她的声音越来越轻,每说一个字,身影就淡一分。
赵无极终于迈出了最后一步。
他张开双臂,不管她是不是实体,不管碰不碰得到,就这么抱了上去。
两股光影交织的刹那,整片镜界的漂浮碎片齐齐一顿。
时间真的停了。
没有风,没有声,连光线都凝固在交错的角度里。
赵无极把脸埋在妹妹肩头,肩膀微微耸动。
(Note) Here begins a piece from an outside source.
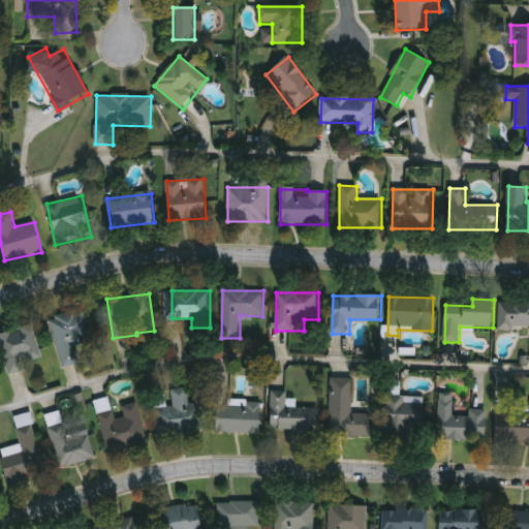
[(528,330),(499,330),(499,302),(528,302),(528,330)]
他从来不是个会哭的人,训练时被打断肋骨都没哼一声,可现在,他抱着这个从小就没好好抱过的妹妹,眼泪砸在虚影上,化作一串微型符文,一闪而逝。
“我不该把你一个人关在实验室……”他哽咽着,“我不该骗你说妈妈走了……我不该为了任务一次次推开你……镜心,你是我的妹妹,不是实验体,不是武器,不是什么该死的‘终极防御程序’……你是我的家人……”
赵镜心在他怀里颤抖,声音细如游丝:“可是……可是我杀了那么多人……我毁了那么多东西……就连你的死……也是因为我……”
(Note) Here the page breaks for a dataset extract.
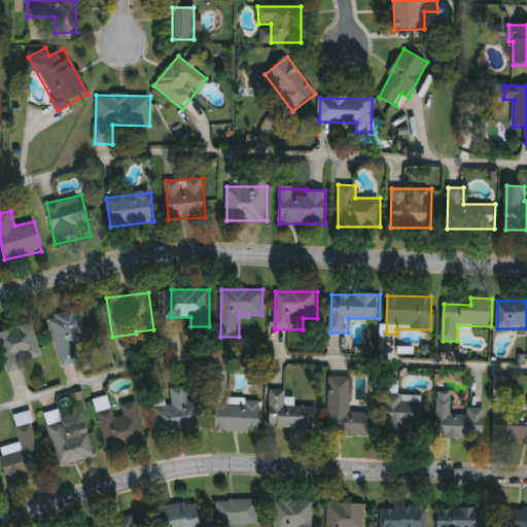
[(63,366),(50,315),(83,308),(91,339),(75,342),(80,362),(63,366)]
“胡说!”赵无极猛地抬头,抓住她的肩膀,“你的暴走是因为他们强行提取血脉能量!是你被当成试验品才失控的!错的是组织,是制度,是那些把孩子改造成兵器的人!不是你!从来都不是你!”
他的残影剧烈波动,边缘崩解速度加快,光点成片脱落。
可他不在乎。
他只死死盯着妹妹的眼睛:“听着,镜心,哥从来没怪过你。我拼命阻止你,不是为了杀你,是为了救你。我宁愿自己死,也不想看你一个人在黑暗里挣扎……如果重来一次,我还是会选择挡在你面前。”
赵镜心愣住了。
泪水再次涌出,这次不再是“对不起”,而是三个字——“哥,疼”。
赵无极鼻子一酸,重新将她搂进怀里:“不疼了,现在不疼了……哥抱着你呢。”
两人相拥而立,光影交融,如同两道本就不该分离的波长终于完成了最后一次共振。
陈默站在三步之外,没动,也没说话。
他知道这一刻不属于他。
他只是一个见证者,一个把遗愿送到的人。
过了不知多久,也许是一分钟,也许是一个世纪。
赵无极缓缓松开怀抱。
他转身,面向陈默。
身影已经淡得近乎透明,唯有那只单片眼镜还在反着光。
“陈默。”他叫他名字,语气恢复了往日的沉稳,只是多了几分疲惫,“谢谢你……替我守护了她们。”
陈默挺直腰背,郑重点头:“走好,老赵。”
赵无极笑了。
嘴角扬起的弧度,和他生前最后一次训练结束时一模一样。
他抬起手,做了个熟悉的动作——竖起食指,在太阳穴旁轻轻一点。
然后,整个人化作无数光点,随风散去。
没有轰鸣,没有闪光,就像一盏耗尽电量的灯,安静地熄灭了。
王座前重归寂静。
公主裙落在原地,赵镜心的身影彻底消失,连最后一丝痕迹都没留下。
陈默站在原地,左手仍握着徽章,右手缓缓垂下。
他闭了闭眼。
再睁开时,眼神平静。
他知道,这场持续了多年的执念,终于结束了。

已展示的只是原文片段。